*** Excerpt to read ***

Andrea Mastrovito

The sign of the other

“Cause all you people are vampires
And all your stories are stale
And though you pretend to stand by us
I know you’re certain we’ll fail”
Arctic Monkeys – Perhaps Vampires Is a Bit Strong But…

What is the vampire within us? Certainly, each one of us has one that stirs in the shadowy areas of our lives and thoughts and that brings into play our constant search for balance between light and shadow, between good and evil, between what we are and what we could or would like to be.
Andrea Mastrovito, together with a team of 12 assistants realized “NYSFERATU – Symphony of a Century” between 2014 and 2017. The film, produced by More Art NYC, is made by entirely redesigning, through 35,500 plates, F. W. Murnau’s “Nosferatu” (1922), a milestone of horror cinema and in turn a film adaptation of Bram Stoker’s novel “Dracula” (1897). The technique used by the artist is that of rotoscoping, which is based on the tracing of scenes shot, to obtain a fluid movement but at the same time a flickering effect reminiscent of films from the early days of cinema.

The film is a journey through time and space, through the story of a Manhattan financial broker who sends his employee, Mr. Hutter (who during the film will change his name to Hunter/Hunted/Hitter, until he becomes Hatter, meaning completely mad) to sell a property to Count Orlok (Dracula) who lives in Syria, north of Manhattan according to the map shown at the opening of the film, where the Middle Eastern country effectively replaces the Bronx. The habits and customs of the characters trace those of the time in which Murnau’s original film is set, 1838, but the reality that surrounds them and the facts to which the characters refer belong to our contemporaneity, the two different times intersect in the story thus creating a space-time short circuit. In his theory of general relativity, Einstein had already realized that it was necessary to remove the quantity “time” from the general equations to obtain, paradoxically, a ubiquitous ever-changing universe. Even today, science still tells us that the best way to interpret the world is by following a grammar of change and not permanence, that is, the world is made up of events rather than things, which are at a where and at a when, and if we get rid of the linear quality of time, we can give rise to unexpected events that in turn generate new interpretations of the world.

*** Given data ***

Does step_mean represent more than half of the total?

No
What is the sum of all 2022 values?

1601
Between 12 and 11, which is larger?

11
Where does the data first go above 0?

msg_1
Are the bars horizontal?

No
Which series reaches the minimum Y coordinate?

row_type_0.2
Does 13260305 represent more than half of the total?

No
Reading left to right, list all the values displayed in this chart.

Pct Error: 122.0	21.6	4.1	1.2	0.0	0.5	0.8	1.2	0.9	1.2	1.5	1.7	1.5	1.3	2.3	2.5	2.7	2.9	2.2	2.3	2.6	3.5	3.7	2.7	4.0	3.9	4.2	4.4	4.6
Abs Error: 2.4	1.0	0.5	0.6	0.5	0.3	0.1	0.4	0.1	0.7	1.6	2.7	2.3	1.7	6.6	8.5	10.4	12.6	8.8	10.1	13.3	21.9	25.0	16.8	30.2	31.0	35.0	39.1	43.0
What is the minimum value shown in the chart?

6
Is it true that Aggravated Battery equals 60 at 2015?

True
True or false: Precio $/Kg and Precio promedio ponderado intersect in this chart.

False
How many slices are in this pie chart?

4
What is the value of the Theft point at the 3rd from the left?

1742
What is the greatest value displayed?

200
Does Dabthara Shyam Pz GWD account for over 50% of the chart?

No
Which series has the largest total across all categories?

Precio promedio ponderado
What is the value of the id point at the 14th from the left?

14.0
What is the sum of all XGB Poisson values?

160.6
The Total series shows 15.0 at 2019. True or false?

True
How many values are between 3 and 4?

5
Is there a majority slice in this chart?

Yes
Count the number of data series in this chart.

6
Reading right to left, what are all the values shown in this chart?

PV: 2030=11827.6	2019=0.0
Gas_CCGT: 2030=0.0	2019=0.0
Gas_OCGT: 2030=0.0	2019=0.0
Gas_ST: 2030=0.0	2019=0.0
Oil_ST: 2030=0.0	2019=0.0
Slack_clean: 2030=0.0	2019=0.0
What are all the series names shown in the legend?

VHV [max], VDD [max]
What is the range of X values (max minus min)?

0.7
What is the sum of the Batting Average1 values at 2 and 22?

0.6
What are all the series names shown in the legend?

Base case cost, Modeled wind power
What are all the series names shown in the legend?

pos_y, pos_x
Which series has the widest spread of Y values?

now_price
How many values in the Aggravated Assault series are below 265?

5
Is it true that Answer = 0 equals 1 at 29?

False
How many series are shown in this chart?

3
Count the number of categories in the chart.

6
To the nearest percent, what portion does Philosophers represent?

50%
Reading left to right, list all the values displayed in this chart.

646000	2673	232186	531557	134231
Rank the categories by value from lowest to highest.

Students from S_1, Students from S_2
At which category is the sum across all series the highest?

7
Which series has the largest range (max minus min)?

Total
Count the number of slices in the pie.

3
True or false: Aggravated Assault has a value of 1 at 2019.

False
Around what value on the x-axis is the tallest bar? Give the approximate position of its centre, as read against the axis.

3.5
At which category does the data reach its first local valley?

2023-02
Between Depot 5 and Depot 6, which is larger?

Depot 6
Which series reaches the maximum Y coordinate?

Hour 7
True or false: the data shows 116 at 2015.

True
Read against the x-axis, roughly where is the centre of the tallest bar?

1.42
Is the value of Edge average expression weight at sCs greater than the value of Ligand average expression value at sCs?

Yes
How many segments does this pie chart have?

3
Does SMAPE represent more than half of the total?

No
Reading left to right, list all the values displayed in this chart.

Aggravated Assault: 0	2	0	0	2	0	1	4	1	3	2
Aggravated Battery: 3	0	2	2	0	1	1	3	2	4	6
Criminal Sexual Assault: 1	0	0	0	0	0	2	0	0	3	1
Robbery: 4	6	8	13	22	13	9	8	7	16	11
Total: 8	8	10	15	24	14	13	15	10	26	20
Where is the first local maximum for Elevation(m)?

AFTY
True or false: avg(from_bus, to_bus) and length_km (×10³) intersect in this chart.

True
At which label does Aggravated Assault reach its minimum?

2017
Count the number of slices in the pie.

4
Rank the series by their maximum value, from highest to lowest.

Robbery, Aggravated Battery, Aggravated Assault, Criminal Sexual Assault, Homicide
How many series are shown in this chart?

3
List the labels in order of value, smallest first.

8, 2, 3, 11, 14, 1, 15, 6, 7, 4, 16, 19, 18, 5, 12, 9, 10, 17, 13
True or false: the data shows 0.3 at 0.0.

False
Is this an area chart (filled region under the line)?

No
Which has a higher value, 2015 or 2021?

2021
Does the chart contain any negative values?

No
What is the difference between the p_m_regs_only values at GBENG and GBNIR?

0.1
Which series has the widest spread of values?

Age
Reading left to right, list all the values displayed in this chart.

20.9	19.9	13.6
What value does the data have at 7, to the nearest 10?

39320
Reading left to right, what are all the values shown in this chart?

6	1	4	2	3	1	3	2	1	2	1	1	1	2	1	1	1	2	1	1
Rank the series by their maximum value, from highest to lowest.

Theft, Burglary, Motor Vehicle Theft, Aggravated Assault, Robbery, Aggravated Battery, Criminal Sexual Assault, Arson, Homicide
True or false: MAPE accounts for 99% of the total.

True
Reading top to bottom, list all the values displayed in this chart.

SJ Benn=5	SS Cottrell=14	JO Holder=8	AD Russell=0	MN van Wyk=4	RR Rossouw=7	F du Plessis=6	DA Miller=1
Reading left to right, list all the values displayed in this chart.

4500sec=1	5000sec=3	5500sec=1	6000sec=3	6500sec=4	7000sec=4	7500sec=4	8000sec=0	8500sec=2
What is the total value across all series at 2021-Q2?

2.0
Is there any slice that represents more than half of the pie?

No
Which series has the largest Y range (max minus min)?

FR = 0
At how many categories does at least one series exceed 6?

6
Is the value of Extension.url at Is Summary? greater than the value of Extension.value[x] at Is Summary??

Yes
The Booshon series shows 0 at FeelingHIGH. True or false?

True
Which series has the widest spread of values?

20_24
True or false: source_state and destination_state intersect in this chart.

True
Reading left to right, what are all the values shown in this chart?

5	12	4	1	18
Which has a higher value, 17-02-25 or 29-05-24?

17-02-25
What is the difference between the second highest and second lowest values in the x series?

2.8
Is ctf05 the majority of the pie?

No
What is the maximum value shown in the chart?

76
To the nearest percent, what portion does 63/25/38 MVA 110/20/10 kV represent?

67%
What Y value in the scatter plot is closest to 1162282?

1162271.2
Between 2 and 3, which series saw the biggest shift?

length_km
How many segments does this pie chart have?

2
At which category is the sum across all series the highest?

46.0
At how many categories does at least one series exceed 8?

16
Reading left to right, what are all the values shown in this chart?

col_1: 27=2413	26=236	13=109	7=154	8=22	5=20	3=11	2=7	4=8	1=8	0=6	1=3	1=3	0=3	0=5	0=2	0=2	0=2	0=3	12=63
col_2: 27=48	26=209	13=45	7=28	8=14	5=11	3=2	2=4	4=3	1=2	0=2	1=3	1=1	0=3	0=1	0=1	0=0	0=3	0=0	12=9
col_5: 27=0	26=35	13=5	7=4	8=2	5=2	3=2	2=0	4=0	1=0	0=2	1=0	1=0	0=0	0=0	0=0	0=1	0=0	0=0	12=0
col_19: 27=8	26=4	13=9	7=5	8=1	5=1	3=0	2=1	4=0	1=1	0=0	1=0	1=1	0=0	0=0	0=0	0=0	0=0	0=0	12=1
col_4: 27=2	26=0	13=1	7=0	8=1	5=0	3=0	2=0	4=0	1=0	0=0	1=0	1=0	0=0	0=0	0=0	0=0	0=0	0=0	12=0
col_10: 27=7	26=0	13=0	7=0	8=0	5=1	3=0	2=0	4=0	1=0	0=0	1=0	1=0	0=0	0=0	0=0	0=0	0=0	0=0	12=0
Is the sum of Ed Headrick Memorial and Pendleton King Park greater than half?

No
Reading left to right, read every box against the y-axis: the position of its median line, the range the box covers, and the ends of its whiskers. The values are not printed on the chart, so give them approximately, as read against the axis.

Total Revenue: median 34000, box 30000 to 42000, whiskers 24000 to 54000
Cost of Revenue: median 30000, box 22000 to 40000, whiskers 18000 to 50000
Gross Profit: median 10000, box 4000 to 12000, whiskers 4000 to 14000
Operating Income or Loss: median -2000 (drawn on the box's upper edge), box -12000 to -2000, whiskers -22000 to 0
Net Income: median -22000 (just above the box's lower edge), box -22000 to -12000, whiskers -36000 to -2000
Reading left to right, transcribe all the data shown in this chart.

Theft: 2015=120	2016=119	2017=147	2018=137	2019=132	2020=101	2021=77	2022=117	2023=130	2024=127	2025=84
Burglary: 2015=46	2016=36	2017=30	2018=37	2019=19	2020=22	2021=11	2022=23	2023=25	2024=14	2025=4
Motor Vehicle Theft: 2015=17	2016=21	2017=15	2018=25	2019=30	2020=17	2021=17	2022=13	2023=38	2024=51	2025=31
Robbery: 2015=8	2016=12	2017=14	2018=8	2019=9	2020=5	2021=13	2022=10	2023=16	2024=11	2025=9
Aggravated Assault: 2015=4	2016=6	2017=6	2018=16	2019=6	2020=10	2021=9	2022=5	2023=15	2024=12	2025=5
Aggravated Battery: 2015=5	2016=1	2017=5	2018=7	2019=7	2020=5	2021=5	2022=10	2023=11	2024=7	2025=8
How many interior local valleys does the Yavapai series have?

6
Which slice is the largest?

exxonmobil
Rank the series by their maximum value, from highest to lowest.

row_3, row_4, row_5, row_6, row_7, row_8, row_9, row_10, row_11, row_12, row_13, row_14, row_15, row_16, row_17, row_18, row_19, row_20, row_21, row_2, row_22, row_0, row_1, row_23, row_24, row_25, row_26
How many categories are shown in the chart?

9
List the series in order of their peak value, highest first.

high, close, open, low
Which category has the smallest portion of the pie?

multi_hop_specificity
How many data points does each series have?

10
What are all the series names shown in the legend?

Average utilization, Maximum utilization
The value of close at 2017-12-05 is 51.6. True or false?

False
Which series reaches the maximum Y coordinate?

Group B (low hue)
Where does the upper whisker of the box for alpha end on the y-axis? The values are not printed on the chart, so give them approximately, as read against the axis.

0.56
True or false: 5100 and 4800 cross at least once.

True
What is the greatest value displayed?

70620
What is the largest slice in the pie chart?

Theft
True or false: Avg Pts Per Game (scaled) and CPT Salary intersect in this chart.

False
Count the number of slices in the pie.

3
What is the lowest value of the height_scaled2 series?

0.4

***

• **Job A**:
According to the piece on Andrea Mastrovito, how many plates were used to redesign Murnau's "Nosferatu"?
• **Job B**:
In the rows, take the stretch from the first row through the line containing "Reading right to", and reproduce it with "greatest" swapped for "highest", everything else unchanged.

• **Exercise result A**:
35,500 plates

• **Exercise result B**:
Does step_mean represent more than half of the total?

No
What is the sum of all 2022 values?

1601
Between 12 and 11, which is larger?

11
Where does the data first go above 0?

msg_1
Are the bars horizontal?

No
Which series reaches the minimum Y coordinate?

row_type_0.2
Does 13260305 represent more than half of the total?

No
Reading left to right, list all the values displayed in this chart.

Pct Error: 122.0	21.6	4.1	1.2	0.0	0.5	0.8	1.2	0.9	1.2	1.5	1.7	1.5	1.3	2.3	2.5	2.7	2.9	2.2	2.3	2.6	3.5	3.7	2.7	4.0	3.9	4.2	4.4	4.6
Abs Error: 2.4	1.0	0.5	0.6	0.5	0.3	0.1	0.4	0.1	0.7	1.6	2.7	2.3	1.7	6.6	8.5	10.4	12.6	8.8	10.1	13.3	21.9	25.0	16.8	30.2	31.0	35.0	39.1	43.0
What is the minimum value shown in the chart?

6
Is it true that Aggravated Battery equals 60 at 2015?

True
True or false: Precio $/Kg and Precio promedio ponderado intersect in this chart.

False
How many slices are in this pie chart?

4
What is the value of the Theft point at the 3rd from the left?

1742
What is the highest value displayed?

200
Does Dabthara Shyam Pz GWD account for over 50% of the chart?

No
Which series has the largest total across all categories?

Precio promedio ponderado
What is the value of the id point at the 14th from the left?

14.0
What is the sum of all XGB Poisson values?

160.6
The Total series shows 15.0 at 2019. True or false?

True
How many values are between 3 and 4?

5
Is there a majority slice in this chart?

Yes
Count the number of data series in this chart.

6
Reading right to left, what are all the values shown in this chart?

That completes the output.